*Task details*. Reproduce the following listing verbatim, line by line, omitting the pictures from your answer.

[Materials provided Boundary: Start]

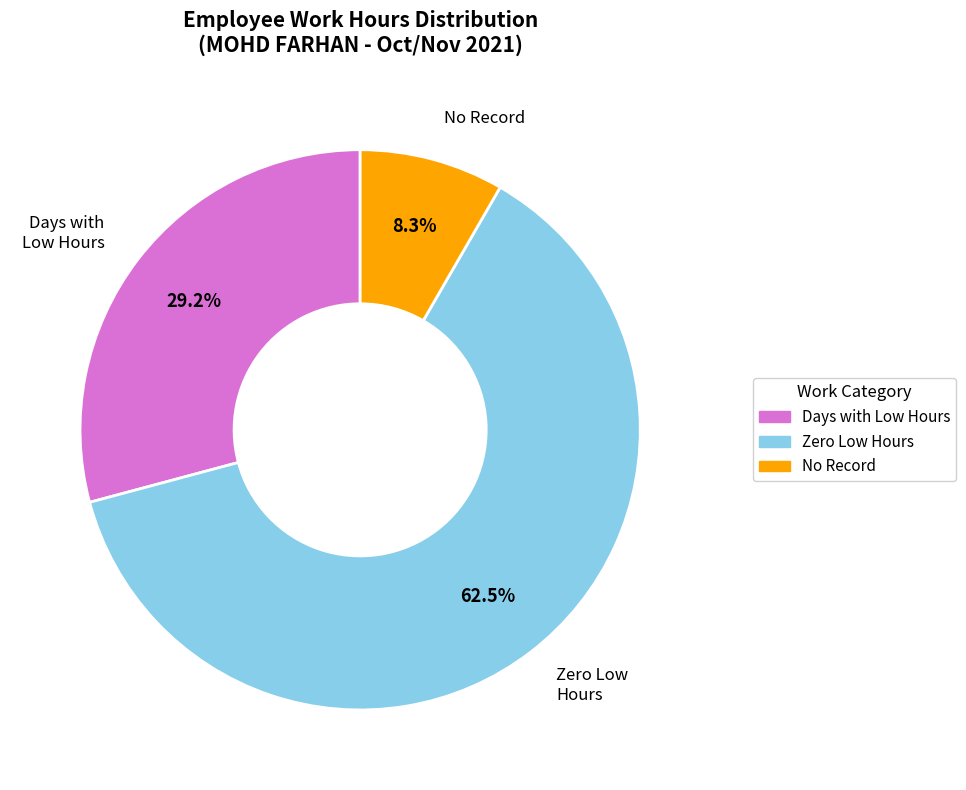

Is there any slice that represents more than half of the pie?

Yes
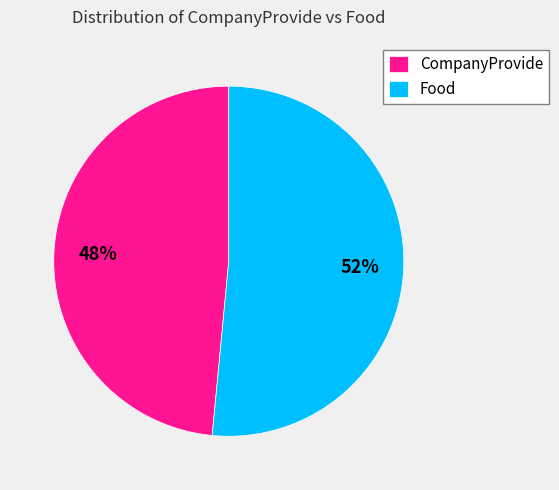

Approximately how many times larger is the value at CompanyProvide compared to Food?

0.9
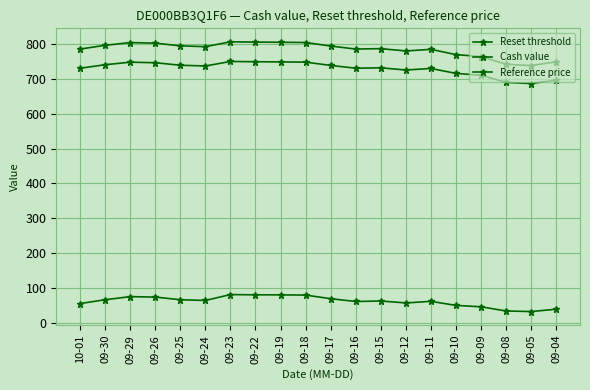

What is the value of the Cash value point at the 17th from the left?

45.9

[Materials provided Boundary: End]

*Solution for this problem*.
Is there any slice that represents more than half of the pie?

Yes

Approximately how many times larger is the value at CompanyProvide compared to Food?

0.9

What is the value of the Cash value point at the 17th from the left?

45.9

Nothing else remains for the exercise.